To apply for ILR, you first need to pass the Life in the UK test, and meet maintenance and accommodation requirement. If you have a steady job in UK and you obviously have somehwre to live, I don't foresee any problems, unless you have unspent criminal conviction.

For naturalisation, the requirements are similar - intention to make UK your home, Life in the UK test (which you already have for ILR) and absence from UK during your 3-year qualifying period: maximum 270 days in 3 years and 90 days in the 12 months before applying. Plus 'good character' - free from criminal convictions not yet spent.
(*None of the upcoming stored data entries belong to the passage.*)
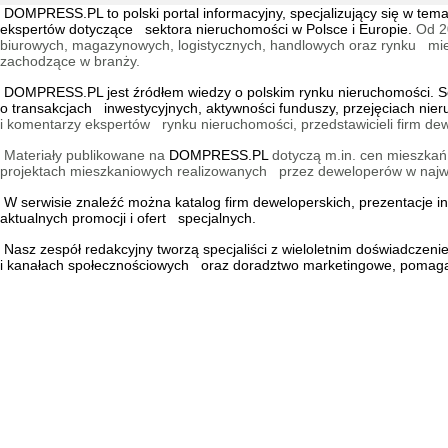
DOMPRESS.PL
to polski portal informacyjny, specjalizujący się w 
ekspertów dotyczące sektora nieruchomości w Polsce i Europie.
Od 2
biurowych, magazynowych, logistycznych, handlowych oraz rynku mieszk
zachodzące w branży.
DOMPRESS.PL jest źródłem wiedzy o polskim rynku nieruchomości. Ser
o transakcjach inwestycyjnych, aktywności funduszy, przejęciach nie
i komentarzy ekspertów rynku nieruchomości, przedstawicieli firm dew
Materiały publikowane na
DOMPRESS.PL
dotyczą m.in. cen mieszkań,
projektach mieszkaniowych realizowanych przez deweloperów w najwię
W serwisie znaleźć można
katalog firm deweloperskich
, prezentacje 
aktualnych promocji i ofert specjalnych.
Nasz zespół redakcyjny tworzą specjaliści z wieloletnim doświadczen
i kanałach społecznościowych oraz doradztwo marketingowe, pomagaj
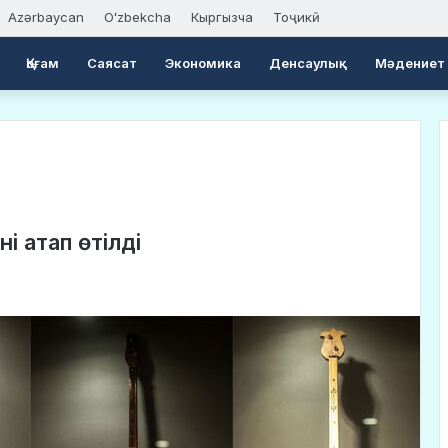
Azərbaycan
Oʻzbekcha
Кыргызча
Тоҷикӣ
Қоғам
Саясат
Экономика
Денсаулық
Мәдениет
і атап өтілді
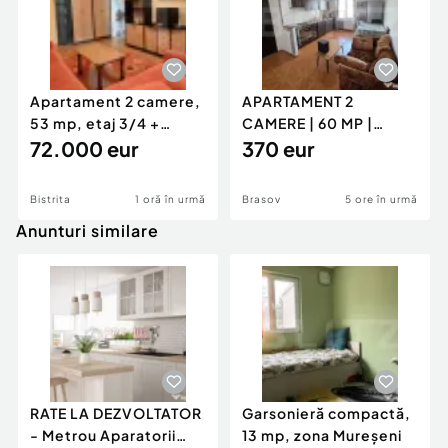
Apartament 2 camere,
APARTAMENT 2
53 mp, etaj 3/4 +
CAMERE | 60 MP |
parcare acoperită |
72.000 eur
GENERAL MOCIULSCHI
370 eur
| BALCON DE
Bistrita
1 oră în urmă
Brasov
5 ore în urmă
Anunturi similare
RATE LA DEZVOLTATOR
Garsonieră compactă,
- Metrou Aparatorii
13 mp, zona Mureșeni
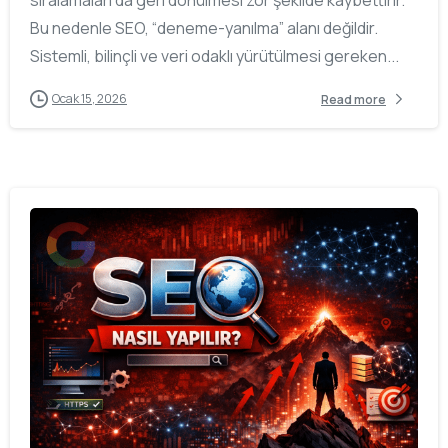
sıralamaları da geri dönülmesi zor şekilde kaybettirir.
Bu nedenle SEO, “deneme-yanılma” alanı değildir.
Sistemli, bilinçli ve veri odaklı yürütülmesi gereken...
Ocak 15, 2026
Read more
0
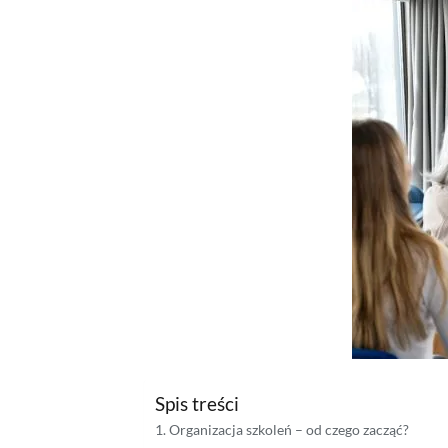
Spis treści
Organizacja szkoleń – od czego zacząć?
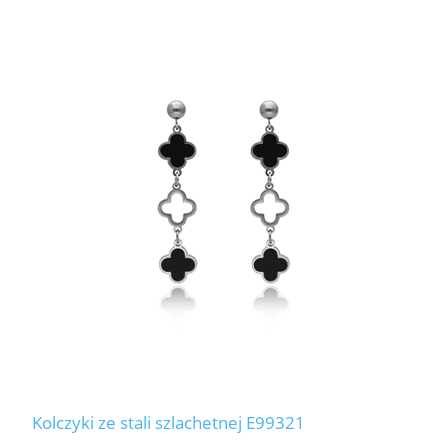
Kolczyki ze stali szlachetnej E99321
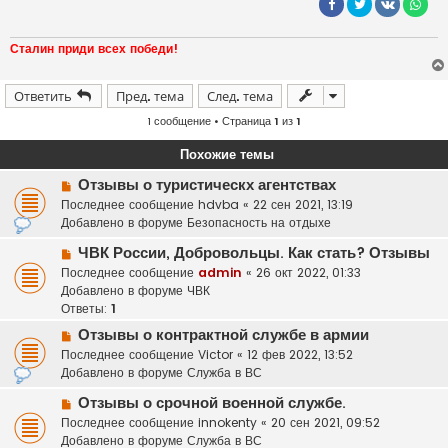
т
а
н
н
Сталин приди всех победи!
о
е
с
о
Ответить
Пред. тема
След. тема
о
б
1 сообщение • Страница
1
из
1
щ
е
Похожие темы
н
и
Н
е
Отзывы о туристическх агентствах
о
Последнее сообщение
hdvba
«
22 сен 2021, 13:19
в
Добавлено в форуме
Безопасность на отдыхе
о
Н
ЧВК России, Добровольцы. Как стать? Отзывы
е
о
Последнее сообщение
с
admin
«
26 окт 2022, 01:33
в
Добавлено в форуме
о
ЧВК
о
Ответы:
о
1
е
б
Н
Отзывы о контрактной службе в армии
с
щ
о
Последнее сообщение
Victor
«
12 фев 2022, 13:52
о
е
в
Добавлено в форуме
Служба в ВС
о
н
о
б
и
Н
Отзывы о срочной военной службе.
е
щ
е
о
Последнее сообщение
с
innokenty
«
20 сен 2021, 09:52
е
в
Добавлено в форуме
о
Служба в ВС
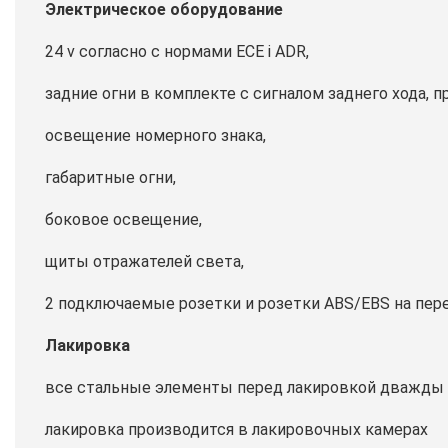
Электрическое оборудование
24 v согласно с нормами ECE i ADR,
задние огни в комплекте с сигналом заднего хода,
освещение номерного знака,
габаритные огни,
боковое освещение,
щиты отражателей света,
2 подключаемые розетки и розетки ABS/EBS на пер
Лакировка
все стальные элементы перед лакировкой дважды
лакировка производится в лакировочных камерах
A recent drink-drive conviction can disqualify you, so beware.

There are sadly hefty fees for both - ILR at £972 or £1370 for same-day premium service, and naturalisation at £836.


----------



## tafawke (Feb 27, 2012)

So, in Oct 2013 I can get naturalisation but I have to pay for ILR at the same time as well - £836 + £972?


----------



## tafawke (Feb 27, 2012)

Sorry, forgot to say thanks, how rude... appreciate the quick reply


----------



## Joppa (Sep 7, 2009)

tafawke said:


> So, in Oct 2013 I can get naturalisation but I have to pay for ILR at the same time as well - £836 + £972?


ILR first and then, if you like, the day after for naturalisation. While you can fast-track ILR in one day by paying the higher fee, there is a delay of up to 6 months for naturalisation, which you can only apply by post. If you do ILR by post, it can take 3-4 months. So the whole process can take almost a year if you do two postal applications, plus getting your first British passport, which can't be fast-tracked.


----------